• _Task objective_
A copy of the listing below is needed, exact in every line and without images.

== Material for this exercise ==

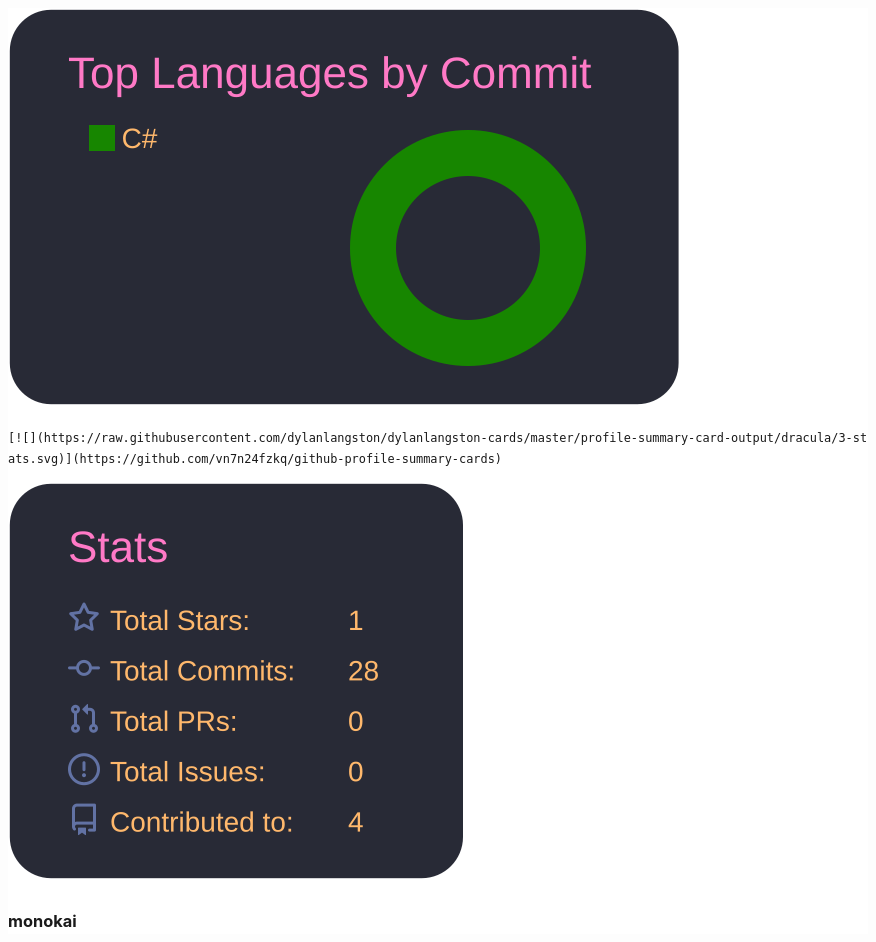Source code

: ![](https://raw.githubusercontent.com/dylanlangston/dylanlangston-cards/master/profile-summary-card-output/dracula/2-most-commit-language.svg)


```
[![](https://raw.githubusercontent.com/dylanlangston/dylanlangston-cards/master/profile-summary-card-output/dracula/3-stats.svg)](https://github.com/vn7n24fzkq/github-profile-summary-cards)
```
![](https://raw.githubusercontent.com/dylanlangston/dylanlangston-cards/master/profile-summary-card-output/dracula/3-stats.svg)


### monokai
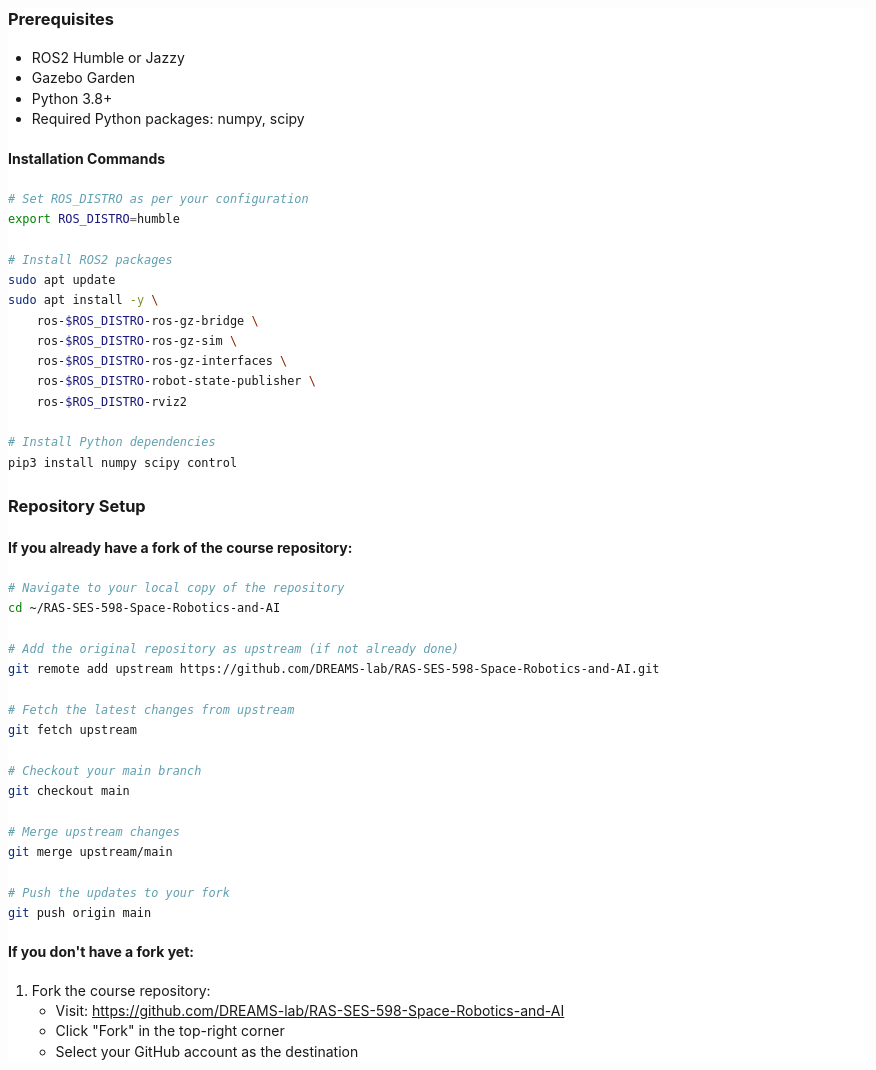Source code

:### Prerequisites
- ROS2 Humble or Jazzy
- Gazebo Garden
- Python 3.8+
- Required Python packages: numpy, scipy

#### Installation Commands
```bash
# Set ROS_DISTRO as per your configuration
export ROS_DISTRO=humble

# Install ROS2 packages
sudo apt update
sudo apt install -y \
    ros-$ROS_DISTRO-ros-gz-bridge \
    ros-$ROS_DISTRO-ros-gz-sim \
    ros-$ROS_DISTRO-ros-gz-interfaces \
    ros-$ROS_DISTRO-robot-state-publisher \
    ros-$ROS_DISTRO-rviz2

# Install Python dependencies
pip3 install numpy scipy control
```

### Repository Setup

#### If you already have a fork of the course repository:
```bash
# Navigate to your local copy of the repository
cd ~/RAS-SES-598-Space-Robotics-and-AI

# Add the original repository as upstream (if not already done)
git remote add upstream https://github.com/DREAMS-lab/RAS-SES-598-Space-Robotics-and-AI.git

# Fetch the latest changes from upstream
git fetch upstream

# Checkout your main branch
git checkout main

# Merge upstream changes
git merge upstream/main

# Push the updates to your fork
git push origin main
```

#### If you don't have a fork yet:
1. Fork the course repository:
   - Visit: https://github.com/DREAMS-lab/RAS-SES-598-Space-Robotics-and-AI
   - Click "Fork" in the top-right corner
   - Select your GitHub account as the destination
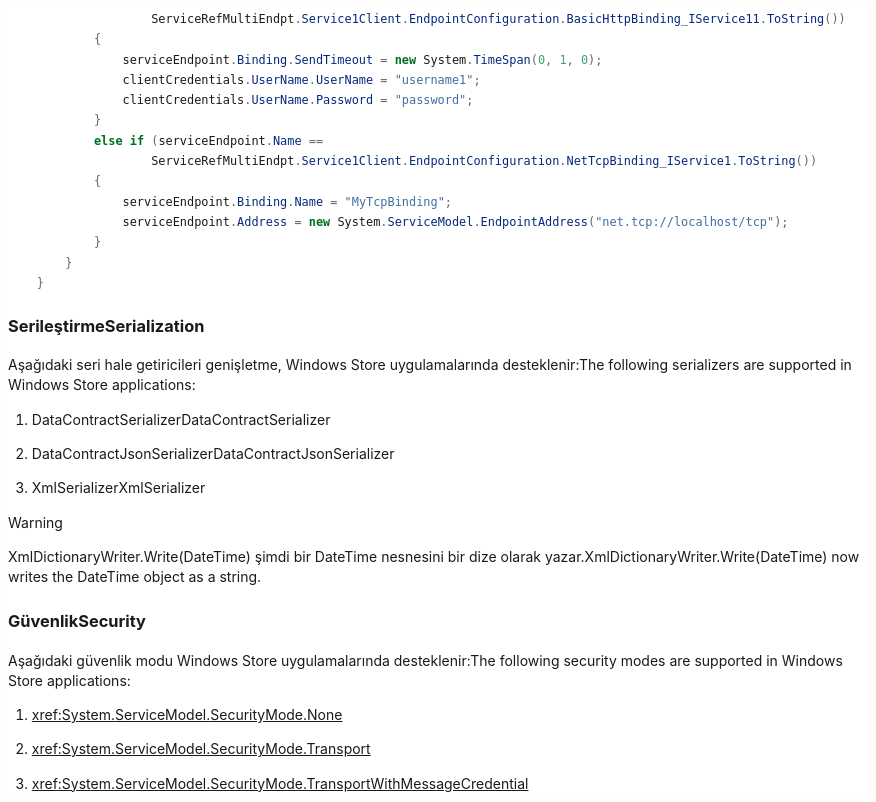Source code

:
 ```csharp  
                    ServiceRefMultiEndpt.Service1Client.EndpointConfiguration.BasicHttpBinding_IService11.ToString())  
            {  
                serviceEndpoint.Binding.SendTimeout = new System.TimeSpan(0, 1, 0);  
                clientCredentials.UserName.UserName = "username1";  
                clientCredentials.UserName.Password = "password";  
            }  
            else if (serviceEndpoint.Name ==   
                    ServiceRefMultiEndpt.Service1Client.EndpointConfiguration.NetTcpBinding_IService1.ToString())  
            {  
                serviceEndpoint.Binding.Name = "MyTcpBinding";  
                serviceEndpoint.Address = new System.ServiceModel.EndpointAddress("net.tcp://localhost/tcp");  
            }  
        }  
    }  
```  
  
### <a name="serialization"></a><span data-ttu-id="344ee-131">Serileştirme</span><span class="sxs-lookup"><span data-stu-id="344ee-131">Serialization</span></span>  
 <span data-ttu-id="344ee-132">Aşağıdaki seri hale getiricileri genişletme, Windows Store uygulamalarında desteklenir:</span><span class="sxs-lookup"><span data-stu-id="344ee-132">The following serializers are supported in Windows Store applications:</span></span>  
  
1.  <span data-ttu-id="344ee-133">DataContractSerializer</span><span class="sxs-lookup"><span data-stu-id="344ee-133">DataContractSerializer</span></span>  
  
2.  <span data-ttu-id="344ee-134">DataContractJsonSerializer</span><span class="sxs-lookup"><span data-stu-id="344ee-134">DataContractJsonSerializer</span></span>  
  
3.  <span data-ttu-id="344ee-135">XmlSerializer</span><span class="sxs-lookup"><span data-stu-id="344ee-135">XmlSerializer</span></span>  
  
> [!WARNING]
>  <span data-ttu-id="344ee-136">XmlDictionaryWriter.Write(DateTime) şimdi bir DateTime nesnesini bir dize olarak yazar.</span><span class="sxs-lookup"><span data-stu-id="344ee-136">XmlDictionaryWriter.Write(DateTime) now writes the DateTime object as a string.</span></span>  
  
### <a name="security"></a><span data-ttu-id="344ee-137">Güvenlik</span><span class="sxs-lookup"><span data-stu-id="344ee-137">Security</span></span>  

<span data-ttu-id="344ee-138">Aşağıdaki güvenlik modu Windows Store uygulamalarında desteklenir:</span><span class="sxs-lookup"><span data-stu-id="344ee-138">The following security modes are supported in Windows Store applications:</span></span>
  
1. <xref:System.ServiceModel.SecurityMode.None>  
  
2. <xref:System.ServiceModel.SecurityMode.Transport>  
  
3. <xref:System.ServiceModel.SecurityMode.TransportWithMessageCredential>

===

• _Written reply_
Source code

: ![](https://raw.githubusercontent.com/dylanlangston/dylanlangston-cards/master/profile-summary-card-output/dracula/2-most-commit-language.svg)


```
[![](https://raw.githubusercontent.com/dylanlangston/dylanlangston-cards/master/profile-summary-card-output/dracula/3-stats.svg)](https://github.com/vn7n24fzkq/github-profile-summary-cards)
```
![](https://raw.githubusercontent.com/dylanlangston/dylanlangston-cards/master/profile-summary-card-output/dracula/3-stats.svg)


### monokai
Source code

:### Prerequisites
- ROS2 Humble or Jazzy
- Gazebo Garden
- Python 3.8+
- Required Python packages: numpy, scipy

#### Installation Commands
```bash
# Set ROS_DISTRO as per your configuration
export ROS_DISTRO=humble

# Install ROS2 packages
sudo apt update
sudo apt install -y \
    ros-$ROS_DISTRO-ros-gz-bridge \
    ros-$ROS_DISTRO-ros-gz-sim \
    ros-$ROS_DISTRO-ros-gz-interfaces \
    ros-$ROS_DISTRO-robot-state-publisher \
    ros-$ROS_DISTRO-rviz2

# Install Python dependencies
pip3 install numpy scipy control
```

### Repository Setup

#### If you already have a fork of the course repository:
```bash
# Navigate to your local copy of the repository
cd ~/RAS-SES-598-Space-Robotics-and-AI

# Add the original repository as upstream (if not already done)
git remote add upstream https://github.com/DREAMS-lab/RAS-SES-598-Space-Robotics-and-AI.git

# Fetch the latest changes from upstream
git fetch upstream

# Checkout your main branch
git checkout main

# Merge upstream changes
git merge upstream/main

# Push the updates to your fork
git push origin main
```

#### If you don't have a fork yet:
1. Fork the course repository:
   - Visit: https://github.com/DREAMS-lab/RAS-SES-598-Space-Robotics-and-AI
   - Click "Fork" in the top-right corner
   - Select your GitHub account as the destination
Source code

:
 ```csharp  
                    ServiceRefMultiEndpt.Service1Client.EndpointConfiguration.BasicHttpBinding_IService11.ToString())  
            {  
                serviceEndpoint.Binding.SendTimeout = new System.TimeSpan(0, 1, 0);  
                clientCredentials.UserName.UserName = "username1";  
                clientCredentials.UserName.Password = "password";  
            }  
            else if (serviceEndpoint.Name ==   
                    ServiceRefMultiEndpt.Service1Client.EndpointConfiguration.NetTcpBinding_IService1.ToString())  
            {  
                serviceEndpoint.Binding.Name = "MyTcpBinding";  
                serviceEndpoint.Address = new System.ServiceModel.EndpointAddress("net.tcp://localhost/tcp");  
            }  
        }  
    }  
```  
  
### <a name="serialization"></a><span data-ttu-id="344ee-131">Serileştirme</span><span class="sxs-lookup"><span data-stu-id="344ee-131">Serialization</span></span>  
 <span data-ttu-id="344ee-132">Aşağıdaki seri hale getiricileri genişletme, Windows Store uygulamalarında desteklenir:</span><span class="sxs-lookup"><span data-stu-id="344ee-132">The following serializers are supported in Windows Store applications:</span></span>  
  
1.  <span data-ttu-id="344ee-133">DataContractSerializer</span><span class="sxs-lookup"><span data-stu-id="344ee-133">DataContractSerializer</span></span>  
  
2.  <span data-ttu-id="344ee-134">DataContractJsonSerializer</span><span class="sxs-lookup"><span data-stu-id="344ee-134">DataContractJsonSerializer</span></span>  
  
3.  <span data-ttu-id="344ee-135">XmlSerializer</span><span class="sxs-lookup"><span data-stu-id="344ee-135">XmlSerializer</span></span>  
  
> [!WARNING]
>  <span data-ttu-id="344ee-136">XmlDictionaryWriter.Write(DateTime) şimdi bir DateTime nesnesini bir dize olarak yazar.</span><span class="sxs-lookup"><span data-stu-id="344ee-136">XmlDictionaryWriter.Write(DateTime) now writes the DateTime object as a string.</span></span>  
  
### <a name="security"></a><span data-ttu-id="344ee-137">Güvenlik</span><span class="sxs-lookup"><span data-stu-id="344ee-137">Security</span></span>  

<span data-ttu-id="344ee-138">Aşağıdaki güvenlik modu Windows Store uygulamalarında desteklenir:</span><span class="sxs-lookup"><span data-stu-id="344ee-138">The following security modes are supported in Windows Store applications:</span></span>
  
1. <xref:System.ServiceModel.SecurityMode.None>  
  
2. <xref:System.ServiceModel.SecurityMode.Transport>  
  
3. <xref:System.ServiceModel.SecurityMode.TransportWithMessageCredential>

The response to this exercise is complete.